Smurfit Kappa PLC (LON:SKG) has increased the final dividend after full-year underlying earnings (EBITDA) came in ahead of guidance.
The paper and board maker upped the distribution by 8% to 87.4 Euro cent (76.7p) per share as chief executive Tony Smurfit said the demand trends seen during the fourth quarter have continued into the new year, although COVID-19 uncertainty remains.
“Driven by strong secular trends such as e-commerce and sustainability, the outlook for our industry is increasingly positive,” he commented in the final results.
In the year to December 31, revenue shed 6% to €8.5bn while EBITDA lost 9% to €1.5bn, though it was above guidance of €1.46-1.48bn. Net debt was cut by 32% to €2.3bn.
Both Europe and the Americas saw strong demand in the fourth quarter offsetting significantly higher input costs, mostly in recovered fibre.
The FTSE 100 firm also repaid government support received during the pandemic while it made investments of €35mln to boost operating efficiency, with benefits expected to be realised in two years.
“The Irish-headquartered company continues to capitalise upon the inexorable rise of e-commerce. In addition, its business mix is weighted toward fast-moving consumer goods and so the company could benefit if and when the virus is contained, and economic activity starts to pick up in earnest,” noted Russ Mould, AJ Bell Investment Director.
“Containerboard prices have been rising and how supply of containerboard has become very tight, for both kraftliner and testliner.
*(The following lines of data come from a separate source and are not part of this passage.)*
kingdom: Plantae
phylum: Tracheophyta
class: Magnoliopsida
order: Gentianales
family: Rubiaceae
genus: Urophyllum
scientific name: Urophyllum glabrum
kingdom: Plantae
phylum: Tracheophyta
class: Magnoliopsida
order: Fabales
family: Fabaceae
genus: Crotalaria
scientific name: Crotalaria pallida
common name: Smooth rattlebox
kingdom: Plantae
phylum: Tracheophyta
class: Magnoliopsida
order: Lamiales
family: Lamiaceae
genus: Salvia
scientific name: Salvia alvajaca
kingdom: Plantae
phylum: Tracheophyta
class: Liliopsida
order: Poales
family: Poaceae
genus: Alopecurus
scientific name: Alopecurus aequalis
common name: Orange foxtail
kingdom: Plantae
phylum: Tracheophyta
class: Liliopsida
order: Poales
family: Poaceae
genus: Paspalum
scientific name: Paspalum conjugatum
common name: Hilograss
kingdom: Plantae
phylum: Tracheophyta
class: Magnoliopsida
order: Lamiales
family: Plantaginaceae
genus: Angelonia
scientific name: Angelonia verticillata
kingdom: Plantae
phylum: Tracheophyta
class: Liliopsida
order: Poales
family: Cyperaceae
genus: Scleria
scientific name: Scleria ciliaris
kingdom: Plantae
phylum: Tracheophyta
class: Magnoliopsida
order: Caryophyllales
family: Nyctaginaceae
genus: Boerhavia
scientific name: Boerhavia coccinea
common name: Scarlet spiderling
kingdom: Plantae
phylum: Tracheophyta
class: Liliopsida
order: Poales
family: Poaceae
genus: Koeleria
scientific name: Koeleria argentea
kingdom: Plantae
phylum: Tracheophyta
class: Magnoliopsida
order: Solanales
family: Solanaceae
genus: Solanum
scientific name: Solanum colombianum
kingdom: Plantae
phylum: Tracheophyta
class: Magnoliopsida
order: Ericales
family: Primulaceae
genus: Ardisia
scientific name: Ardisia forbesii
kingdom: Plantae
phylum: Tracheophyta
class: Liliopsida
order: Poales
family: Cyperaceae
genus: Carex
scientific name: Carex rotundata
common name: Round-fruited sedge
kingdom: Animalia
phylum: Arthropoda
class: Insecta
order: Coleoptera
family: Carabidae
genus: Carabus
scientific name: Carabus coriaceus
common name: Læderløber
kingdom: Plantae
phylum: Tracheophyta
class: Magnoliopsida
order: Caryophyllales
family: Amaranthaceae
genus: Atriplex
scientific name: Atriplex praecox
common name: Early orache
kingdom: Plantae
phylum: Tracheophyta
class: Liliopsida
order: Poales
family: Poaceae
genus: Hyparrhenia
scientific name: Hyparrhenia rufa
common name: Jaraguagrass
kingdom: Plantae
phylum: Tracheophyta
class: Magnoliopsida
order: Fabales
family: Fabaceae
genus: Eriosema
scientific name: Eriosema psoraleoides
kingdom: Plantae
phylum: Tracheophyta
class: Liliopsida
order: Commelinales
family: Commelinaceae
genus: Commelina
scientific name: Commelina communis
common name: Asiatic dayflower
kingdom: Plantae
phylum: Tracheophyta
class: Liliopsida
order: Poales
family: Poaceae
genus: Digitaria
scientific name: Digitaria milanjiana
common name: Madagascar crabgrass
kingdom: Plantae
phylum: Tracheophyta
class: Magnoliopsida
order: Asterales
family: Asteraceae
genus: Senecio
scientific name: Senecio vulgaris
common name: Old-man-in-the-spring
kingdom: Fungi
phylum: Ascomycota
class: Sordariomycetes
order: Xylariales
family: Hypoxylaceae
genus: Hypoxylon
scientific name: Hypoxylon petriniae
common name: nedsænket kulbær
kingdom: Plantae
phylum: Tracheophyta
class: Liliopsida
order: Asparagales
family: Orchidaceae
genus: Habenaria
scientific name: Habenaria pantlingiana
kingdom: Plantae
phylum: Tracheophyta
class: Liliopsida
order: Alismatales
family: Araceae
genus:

As a result, further price increases may be on the cards and that could boost profit margins, even if input costs are on the rise too, notably energy.”
“The US-based firms International Paper and Packaging Corporation of America announced price increases for containerboard. Besides higher raw material costs, surging e-commerce volumes have helped here, as have decisions by European rivals SCA of Sweden and UPM-Kymmene to cut production last summer.”
Shares rose 3% to 3,648p on Wednesday morning.